Collection entries
##############################

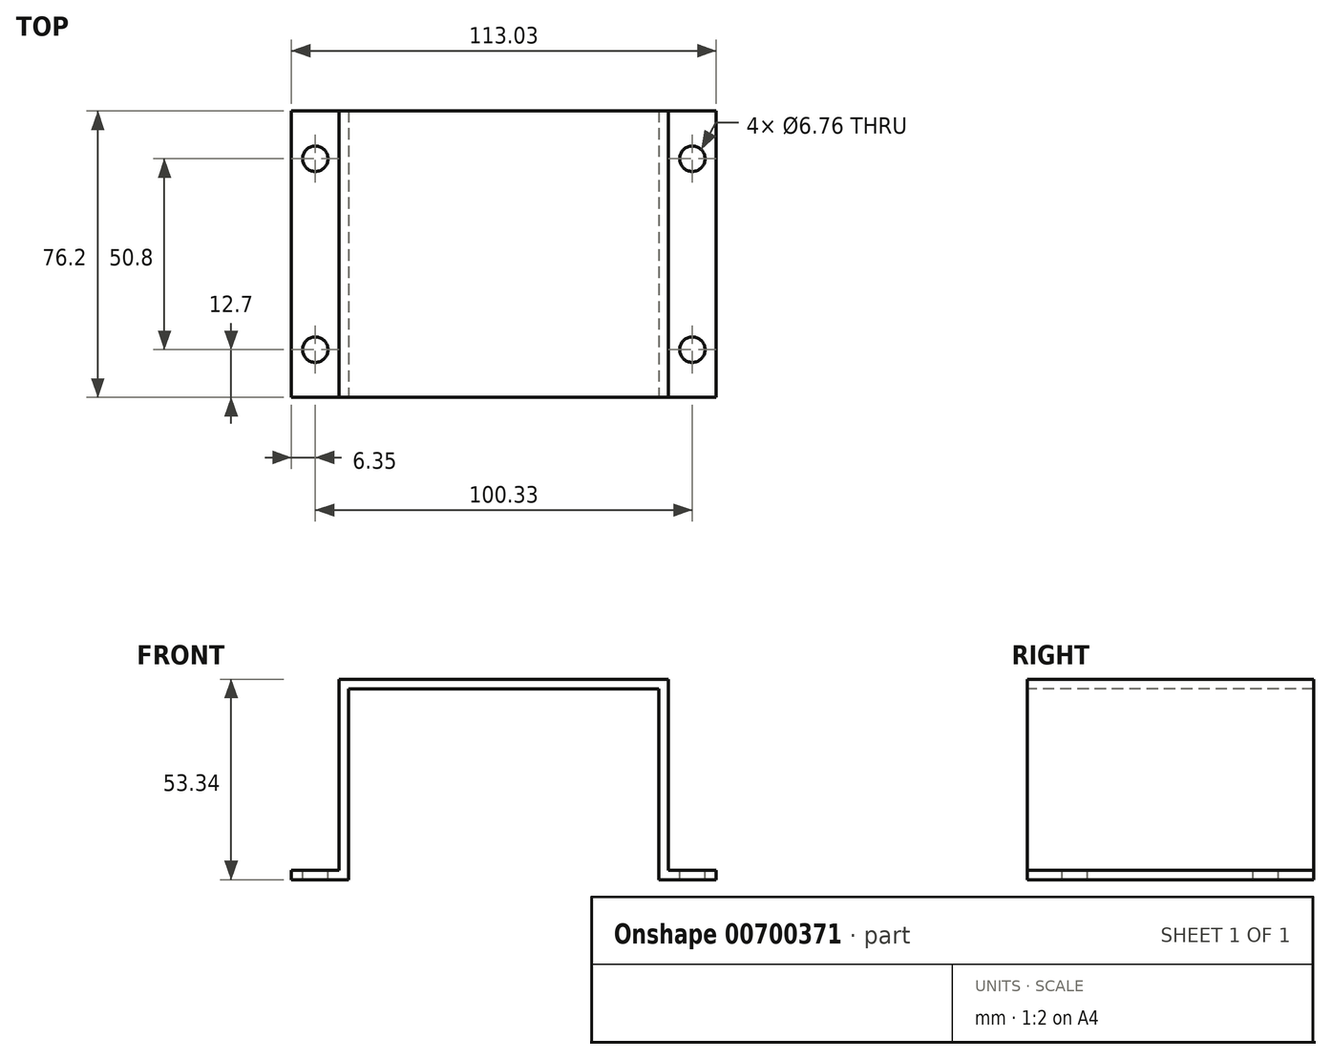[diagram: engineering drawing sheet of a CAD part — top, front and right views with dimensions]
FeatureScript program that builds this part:
annotation { "Feature Type Name" : "Feature", "Feature Type Description" : "" }
export const myFeature = defineFeature(function(context is Context, id is Id, definition is map)
    precondition{}
    {
        {
            var Q0;
            Q0=qCreatedBy(makeId("Front.planeOp"),FACE);
            var sketch = newSketch(context, id + "F0", { "sketchPlane" : qUnion([Q0])});
            skLineSegment(sketch, "E0", {"start": v(0, 0) * mm, "end": v(0, 2.54) * mm});
            skLineSegment(sketch, "E1", {"start": v(0, 2.54) * mm, "end": v(12.7, 2.54) * mm});
            skLineSegment(sketch, "E2", {"start": v(12.7, 2.54) * mm, "end": v(12.7, 53.34) * mm});
            skLineSegment(sketch, "E3", {"start": v(12.7, 53.34) * mm, "end": v(100.33, 53.34) * mm});
            skLineSegment(sketch, "E4", {"start": v(97.8, 50.8) * mm, "end": v(15.24, 50.8) * mm});
            skLineSegment(sketch, "E5", {"start": v(15.24, 50.8) * mm, "end": v(15.24, 0) * mm});
            skLineSegment(sketch, "E6", {"start": v(15.24, 0) * mm, "end": v(0, 0) * mm});
            skLineSegment(sketch, "E7", {"start": v(97.8, 50.8) * mm, "end": v(97.8, 0) * mm});
            skLineSegment(sketch, "E8", {"start": v(97.8, 0) * mm, "end": v(113.03, 0) * mm});
            skLineSegment(sketch, "E9", {"start": v(113.03, 0) * mm, "end": v(113.03, 2.54) * mm});
            skLineSegment(sketch, "E10", {"start": v(113.03, 2.54) * mm, "end": v(100.33, 2.54) * mm});
            skLineSegment(sketch, "E11", {"start": v(100.33, 2.54) * mm, "end": v(100.33, 53.34) * mm});
            skSolve(sketch);
        }
        {
            var Q0;
            Q0 = qSketchRegion(id + "F0", true);
            extrude(context, id + "F1", {"entities" : qUnion([Q0]), "oppositeDirection" : true, "depth" : 76.2 * mm, "offsetDistance" : 25.4 * mm});
        }
        {
            var Q0;
            Q0=makeQuery(id+"F1.opExtrude","SWEPT_FACE",FACE,{"disambiguationData":[OSD([sQuery(id+"F0.wireOp",EDGE,"E1")])]});
            var sketch = newSketch(context, id + "F2", { "sketchPlane" : qUnion([Q0])});
            skPoint(sketch, "E12", {"position": v(6.35, 63.5) * mm});
            skPoint(sketch, "E13", {"position": v(6.35, 12.7) * mm});
            skPoint(sketch, "E14", {"position": v(106.68, 63.5) * mm});
            skPoint(sketch, "E15", {"position": v(106.68, 12.7) * mm});
            skLineSegment(sketch, "E16", {"start": v(6.35, 76.2) * mm, "end": v(6.35, 0) * mm, "construction": true});
            skLineSegment(sketch, "E17", {"start": v(106.68, 0) * mm, "end": v(106.68, 76.2) * mm, "construction": true});
            skSolve(sketch);
        }
        {
            var Q0;
            Q0=sQuery(id+"F2.wireOp",VERTEX,"E12");
            var Q1;
            Q1=sQuery(id+"F2.wireOp",VERTEX,"E13");
            var Q2;
            Q2=sQuery(id+"F2.wireOp",VERTEX,"E15");
            var Q3;
            Q3=sQuery(id+"F2.wireOp",VERTEX,"E14");
            var Q4;
            Q4=makeQuery(id+"F1.opExtrude","SWEPT_BODY",BODY,{"disambiguationData":[OSD([sQuery(id+"F0.wireOp",EDGE,"E0"),sQuery(id+"F0.wireOp",EDGE,"E1"),sQuery(id+"F0.wireOp",EDGE,"E2"),sQuery(id+"F0.wireOp",EDGE,"E3"),sQuery(id+"F0.wireOp",EDGE,"E4"),sQuery(id+"F0.wireOp",EDGE,"E5"),sQuery(id+"F0.wireOp",EDGE,"E6"),sQuery(id+"F0.wireOp",EDGE,"E7"),sQuery(id+"F0.wireOp",EDGE,"E8"),sQuery(id+"F0.wireOp",EDGE,"E9"),sQuery(id+"F0.wireOp",EDGE,"E10"),sQuery(id+"F0.wireOp",EDGE,"E11")])]});
            hole(context, id + "F3", {"style" : HoleStyle.SIMPLE, "endStyle" : HoleEndStyle.THROUGH, "standardTappedOrClearance" : lookupTablePath({ "standard" : "ANSI", "fit" : "Normal (ASME)", "size" : "1/4", "type" : "Clearance" }), "standardBlindInLast" : lookupTablePath({ "fit" : "Free", "standard" : "ANSI", "size" : "1/4", "type" : "Clearance" }), "holeDiameter" : 6.76 * mm, "majorDiameter" : 6.35 * mm, "isTappedThrough" : true, "tappedDepth" : 10.32 * mm, "tapClearance" : 3, "startFromSketch" : true, "locations" : qUnion([Q0, Q1, Q2, Q3]), "scope" : qUnion([Q4])});
        }
    });
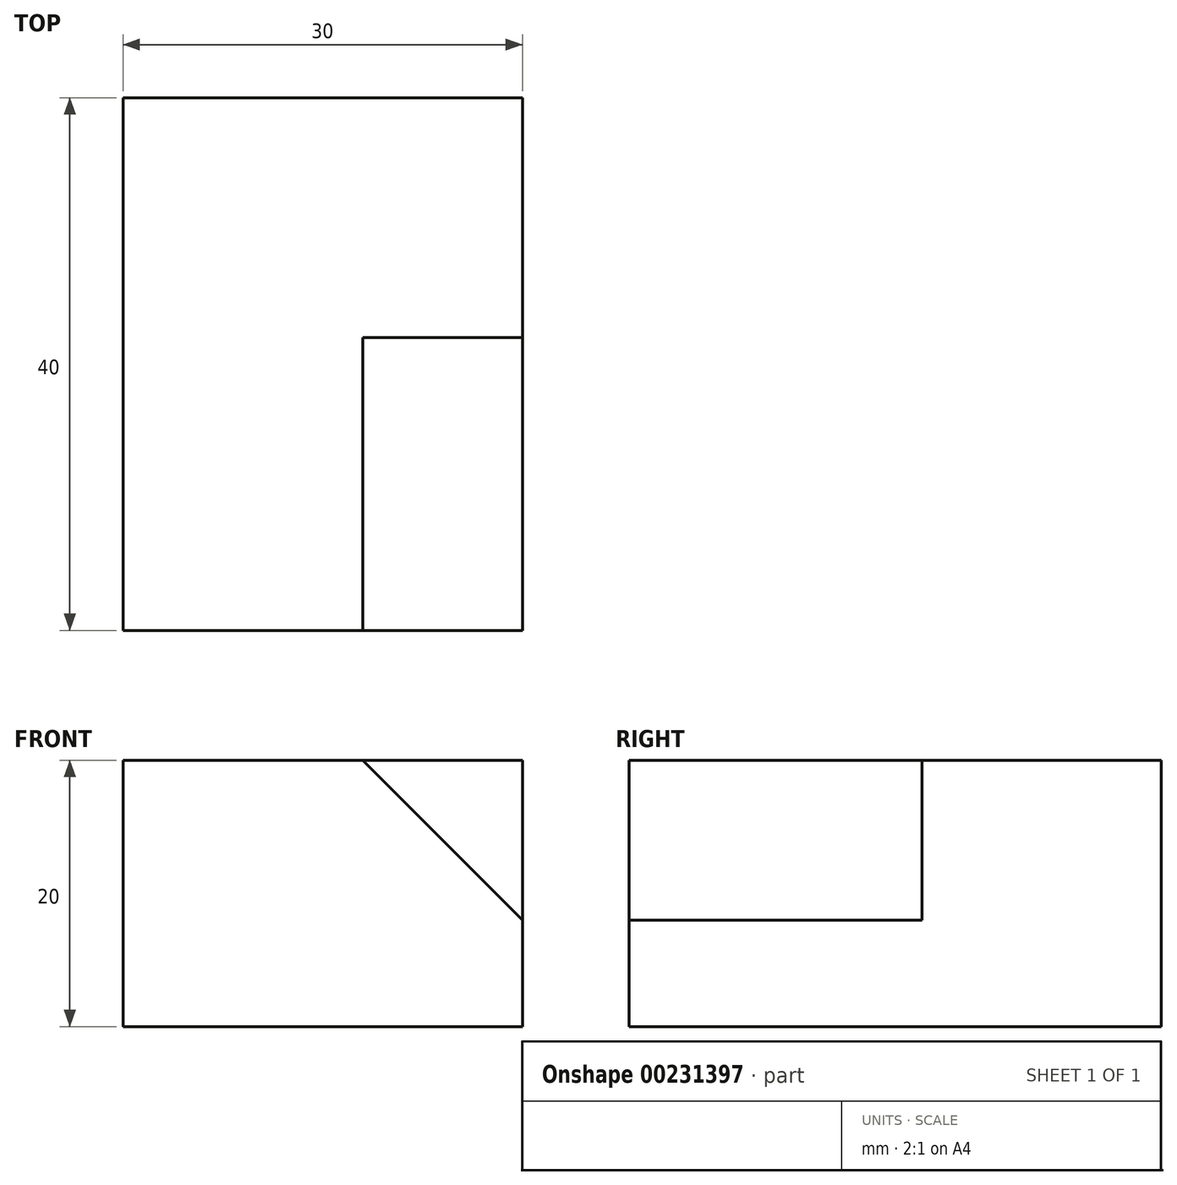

##############################

- [WHAT THIS TASK INVOLVES] Count the lines in the listing above that contain the string "disambiguationData", and reply with the number only.

- [RESPONSE TO THE TASK] 2